=== Section Start ===

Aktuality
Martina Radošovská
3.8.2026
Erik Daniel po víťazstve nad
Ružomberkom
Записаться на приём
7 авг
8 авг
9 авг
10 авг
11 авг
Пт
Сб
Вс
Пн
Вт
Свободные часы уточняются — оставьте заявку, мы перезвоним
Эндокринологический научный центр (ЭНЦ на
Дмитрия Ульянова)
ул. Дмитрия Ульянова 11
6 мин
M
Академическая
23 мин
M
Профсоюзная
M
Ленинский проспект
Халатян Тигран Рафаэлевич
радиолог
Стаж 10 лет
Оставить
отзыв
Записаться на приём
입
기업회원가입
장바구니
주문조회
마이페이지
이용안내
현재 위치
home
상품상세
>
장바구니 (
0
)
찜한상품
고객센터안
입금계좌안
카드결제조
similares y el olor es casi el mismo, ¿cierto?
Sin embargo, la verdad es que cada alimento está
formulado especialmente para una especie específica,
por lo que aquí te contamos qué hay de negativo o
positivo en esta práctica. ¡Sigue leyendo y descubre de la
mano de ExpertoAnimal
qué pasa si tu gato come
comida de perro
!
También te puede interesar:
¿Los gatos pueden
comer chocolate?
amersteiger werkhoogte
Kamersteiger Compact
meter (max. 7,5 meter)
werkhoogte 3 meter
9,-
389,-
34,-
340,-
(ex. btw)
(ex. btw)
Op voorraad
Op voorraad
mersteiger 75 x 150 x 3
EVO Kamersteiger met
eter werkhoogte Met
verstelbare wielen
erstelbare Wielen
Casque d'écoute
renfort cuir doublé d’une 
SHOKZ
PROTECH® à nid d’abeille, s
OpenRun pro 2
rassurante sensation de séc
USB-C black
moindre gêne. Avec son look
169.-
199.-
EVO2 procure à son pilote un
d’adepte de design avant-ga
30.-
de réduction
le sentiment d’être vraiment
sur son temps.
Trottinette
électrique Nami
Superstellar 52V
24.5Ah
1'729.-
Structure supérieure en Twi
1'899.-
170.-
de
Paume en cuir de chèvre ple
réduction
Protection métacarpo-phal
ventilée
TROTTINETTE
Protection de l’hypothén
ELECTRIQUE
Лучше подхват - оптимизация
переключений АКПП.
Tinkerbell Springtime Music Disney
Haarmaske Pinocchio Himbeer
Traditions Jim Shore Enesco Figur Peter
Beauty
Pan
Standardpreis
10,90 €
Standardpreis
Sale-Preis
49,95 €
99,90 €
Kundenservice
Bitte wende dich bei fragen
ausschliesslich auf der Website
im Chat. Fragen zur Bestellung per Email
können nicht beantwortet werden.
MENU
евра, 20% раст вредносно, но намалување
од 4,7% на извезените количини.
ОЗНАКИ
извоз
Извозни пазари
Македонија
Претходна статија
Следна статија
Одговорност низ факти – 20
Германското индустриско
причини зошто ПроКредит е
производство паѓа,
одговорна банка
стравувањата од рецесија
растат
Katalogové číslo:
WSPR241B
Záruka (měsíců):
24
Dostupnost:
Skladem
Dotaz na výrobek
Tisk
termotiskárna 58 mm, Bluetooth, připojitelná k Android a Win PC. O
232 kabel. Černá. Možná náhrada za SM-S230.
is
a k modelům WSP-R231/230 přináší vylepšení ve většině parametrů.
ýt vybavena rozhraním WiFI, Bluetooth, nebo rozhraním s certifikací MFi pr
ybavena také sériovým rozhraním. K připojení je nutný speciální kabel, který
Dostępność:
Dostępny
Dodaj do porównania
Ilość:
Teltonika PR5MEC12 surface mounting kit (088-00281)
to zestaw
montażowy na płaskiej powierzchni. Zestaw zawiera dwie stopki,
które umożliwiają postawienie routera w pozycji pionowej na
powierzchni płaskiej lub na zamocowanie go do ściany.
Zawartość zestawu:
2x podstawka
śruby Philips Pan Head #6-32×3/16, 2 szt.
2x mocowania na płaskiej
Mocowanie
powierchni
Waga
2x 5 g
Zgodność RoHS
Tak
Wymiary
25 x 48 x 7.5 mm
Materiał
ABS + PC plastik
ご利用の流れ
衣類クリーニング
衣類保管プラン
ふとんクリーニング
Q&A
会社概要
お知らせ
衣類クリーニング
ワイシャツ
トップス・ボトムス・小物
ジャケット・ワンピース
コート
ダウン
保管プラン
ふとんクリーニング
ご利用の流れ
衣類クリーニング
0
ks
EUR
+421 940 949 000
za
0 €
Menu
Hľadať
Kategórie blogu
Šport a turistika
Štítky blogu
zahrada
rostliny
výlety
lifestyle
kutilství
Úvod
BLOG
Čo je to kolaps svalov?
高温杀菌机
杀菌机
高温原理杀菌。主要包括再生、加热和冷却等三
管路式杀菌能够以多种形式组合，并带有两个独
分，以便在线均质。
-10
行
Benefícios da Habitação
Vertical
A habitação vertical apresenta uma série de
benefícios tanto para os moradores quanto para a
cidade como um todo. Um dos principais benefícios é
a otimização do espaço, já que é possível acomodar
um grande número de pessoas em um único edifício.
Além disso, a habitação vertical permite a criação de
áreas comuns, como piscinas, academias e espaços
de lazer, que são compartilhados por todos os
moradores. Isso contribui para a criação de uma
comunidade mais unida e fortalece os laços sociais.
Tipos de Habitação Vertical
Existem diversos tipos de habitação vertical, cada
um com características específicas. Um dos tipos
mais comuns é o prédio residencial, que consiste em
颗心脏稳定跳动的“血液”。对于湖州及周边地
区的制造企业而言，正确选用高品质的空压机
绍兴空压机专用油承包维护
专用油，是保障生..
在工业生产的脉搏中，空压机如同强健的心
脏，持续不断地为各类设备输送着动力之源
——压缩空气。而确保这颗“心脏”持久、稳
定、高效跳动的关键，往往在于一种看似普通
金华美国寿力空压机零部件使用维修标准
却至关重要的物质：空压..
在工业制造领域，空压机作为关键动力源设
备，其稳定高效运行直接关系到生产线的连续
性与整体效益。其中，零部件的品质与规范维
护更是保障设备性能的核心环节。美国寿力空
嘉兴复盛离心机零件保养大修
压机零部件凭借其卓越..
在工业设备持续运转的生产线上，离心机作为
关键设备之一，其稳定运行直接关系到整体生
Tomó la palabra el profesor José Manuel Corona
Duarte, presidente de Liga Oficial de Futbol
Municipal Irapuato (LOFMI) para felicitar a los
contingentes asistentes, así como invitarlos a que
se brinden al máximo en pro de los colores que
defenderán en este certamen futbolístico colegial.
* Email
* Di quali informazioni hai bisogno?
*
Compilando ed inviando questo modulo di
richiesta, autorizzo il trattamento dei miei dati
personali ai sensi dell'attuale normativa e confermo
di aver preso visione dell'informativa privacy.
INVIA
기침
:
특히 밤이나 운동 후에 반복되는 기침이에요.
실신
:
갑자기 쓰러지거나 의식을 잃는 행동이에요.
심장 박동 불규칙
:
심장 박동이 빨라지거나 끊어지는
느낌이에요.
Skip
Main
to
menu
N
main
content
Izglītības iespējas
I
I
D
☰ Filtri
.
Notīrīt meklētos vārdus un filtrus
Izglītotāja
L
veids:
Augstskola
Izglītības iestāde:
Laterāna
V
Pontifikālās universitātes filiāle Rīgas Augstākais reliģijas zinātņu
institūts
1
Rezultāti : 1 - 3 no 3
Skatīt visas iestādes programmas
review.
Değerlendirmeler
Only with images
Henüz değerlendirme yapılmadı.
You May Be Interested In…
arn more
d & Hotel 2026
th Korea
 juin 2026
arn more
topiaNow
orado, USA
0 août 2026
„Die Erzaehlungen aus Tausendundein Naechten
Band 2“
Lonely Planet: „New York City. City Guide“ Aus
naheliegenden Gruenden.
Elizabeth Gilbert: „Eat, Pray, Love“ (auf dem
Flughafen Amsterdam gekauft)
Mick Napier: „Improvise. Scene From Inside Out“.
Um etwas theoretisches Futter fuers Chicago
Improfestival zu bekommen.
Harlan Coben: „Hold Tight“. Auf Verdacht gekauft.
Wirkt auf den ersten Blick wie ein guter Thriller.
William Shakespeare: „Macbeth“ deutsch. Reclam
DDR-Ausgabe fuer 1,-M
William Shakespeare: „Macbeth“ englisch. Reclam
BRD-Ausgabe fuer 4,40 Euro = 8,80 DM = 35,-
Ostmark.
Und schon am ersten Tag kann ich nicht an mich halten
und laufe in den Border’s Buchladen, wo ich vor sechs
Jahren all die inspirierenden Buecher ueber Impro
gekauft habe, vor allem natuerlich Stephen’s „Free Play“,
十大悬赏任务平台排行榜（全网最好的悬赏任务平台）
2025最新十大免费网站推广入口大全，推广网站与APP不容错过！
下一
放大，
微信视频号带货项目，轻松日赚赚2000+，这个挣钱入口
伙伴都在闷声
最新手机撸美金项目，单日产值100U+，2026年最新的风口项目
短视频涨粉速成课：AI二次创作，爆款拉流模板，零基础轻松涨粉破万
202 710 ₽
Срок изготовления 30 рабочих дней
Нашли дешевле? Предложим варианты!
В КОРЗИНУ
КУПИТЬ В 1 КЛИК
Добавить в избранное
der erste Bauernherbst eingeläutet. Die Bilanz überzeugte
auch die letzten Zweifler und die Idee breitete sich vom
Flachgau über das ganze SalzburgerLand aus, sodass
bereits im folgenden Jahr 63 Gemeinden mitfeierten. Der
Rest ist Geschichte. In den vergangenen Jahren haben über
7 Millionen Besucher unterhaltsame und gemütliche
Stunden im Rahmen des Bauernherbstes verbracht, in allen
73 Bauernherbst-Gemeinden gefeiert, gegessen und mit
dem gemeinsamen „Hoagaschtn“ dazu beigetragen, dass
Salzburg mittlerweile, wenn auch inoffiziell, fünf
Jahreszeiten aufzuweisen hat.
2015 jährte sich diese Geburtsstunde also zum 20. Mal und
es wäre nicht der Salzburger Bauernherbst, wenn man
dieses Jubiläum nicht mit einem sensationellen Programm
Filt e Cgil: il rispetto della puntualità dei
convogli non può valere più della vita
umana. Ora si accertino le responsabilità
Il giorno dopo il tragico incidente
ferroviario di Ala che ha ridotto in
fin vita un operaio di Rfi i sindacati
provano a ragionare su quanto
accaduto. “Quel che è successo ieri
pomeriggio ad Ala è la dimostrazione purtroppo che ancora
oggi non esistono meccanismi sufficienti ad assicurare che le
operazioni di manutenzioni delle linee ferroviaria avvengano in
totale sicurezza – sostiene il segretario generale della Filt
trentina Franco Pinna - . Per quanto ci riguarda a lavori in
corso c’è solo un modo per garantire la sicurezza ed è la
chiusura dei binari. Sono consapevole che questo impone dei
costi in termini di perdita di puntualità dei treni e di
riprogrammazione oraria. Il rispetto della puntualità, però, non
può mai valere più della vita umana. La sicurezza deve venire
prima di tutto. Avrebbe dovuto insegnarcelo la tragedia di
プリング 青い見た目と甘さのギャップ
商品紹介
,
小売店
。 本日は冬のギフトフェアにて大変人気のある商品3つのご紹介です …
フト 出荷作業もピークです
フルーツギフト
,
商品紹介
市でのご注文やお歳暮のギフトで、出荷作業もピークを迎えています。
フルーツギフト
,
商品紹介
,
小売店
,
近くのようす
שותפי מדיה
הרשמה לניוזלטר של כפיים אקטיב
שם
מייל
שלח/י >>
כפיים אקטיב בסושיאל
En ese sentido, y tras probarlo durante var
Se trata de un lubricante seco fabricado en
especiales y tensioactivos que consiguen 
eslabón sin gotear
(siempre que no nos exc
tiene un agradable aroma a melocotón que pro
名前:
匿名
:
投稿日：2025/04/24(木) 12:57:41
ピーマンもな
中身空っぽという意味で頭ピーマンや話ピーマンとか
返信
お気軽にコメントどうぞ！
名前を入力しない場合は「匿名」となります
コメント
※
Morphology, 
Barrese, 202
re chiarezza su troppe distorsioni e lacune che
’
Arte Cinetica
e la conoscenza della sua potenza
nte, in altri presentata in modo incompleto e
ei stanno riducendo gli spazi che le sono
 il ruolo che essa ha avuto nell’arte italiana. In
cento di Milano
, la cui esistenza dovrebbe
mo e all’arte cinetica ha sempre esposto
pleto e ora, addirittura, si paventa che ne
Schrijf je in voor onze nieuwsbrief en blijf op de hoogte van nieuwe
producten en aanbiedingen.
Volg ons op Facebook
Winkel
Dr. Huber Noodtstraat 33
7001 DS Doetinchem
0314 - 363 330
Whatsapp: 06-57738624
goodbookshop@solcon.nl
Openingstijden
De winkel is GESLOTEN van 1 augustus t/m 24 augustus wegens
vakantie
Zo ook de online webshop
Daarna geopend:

=== Section End ===

:: WORK REQUIRED ::
Reproduce, exactly and without additions, the run of lines from the start of the listing above to the line bearing "positivo en esta", inclusive.

:: RESPONSE ::
Aktuality
Martina Radošovská
3.8.2026
Erik Daniel po víťazstve nad
Ružomberkom
Записаться на приём
7 авг
8 авг
9 авг
10 авг
11 авг
Пт
Сб
Вс
Пн
Вт
Свободные часы уточняются — оставьте заявку, мы перезвоним
Эндокринологический научный центр (ЭНЦ на
Дмитрия Ульянова)
ул. Дмитрия Ульянова 11
6 мин
M
Академическая
23 мин
M
Профсоюзная
M
Ленинский проспект
Халатян Тигран Рафаэлевич
радиолог
Стаж 10 лет
Оставить
отзыв
Записаться на приём
입
기업회원가입
장바구니
주문조회
마이페이지
이용안내
현재 위치
home
상품상세
>
장바구니 (
0
)
찜한상품
고객센터안
입금계좌안
카드결제조
similares y el olor es casi el mismo, ¿cierto?
Sin embargo, la verdad es que cada alimento está
formulado especialmente para una especie específica,
por lo que aquí te contamos qué hay de negativo o
positivo en esta práctica. ¡Sigue leyendo y descubre de la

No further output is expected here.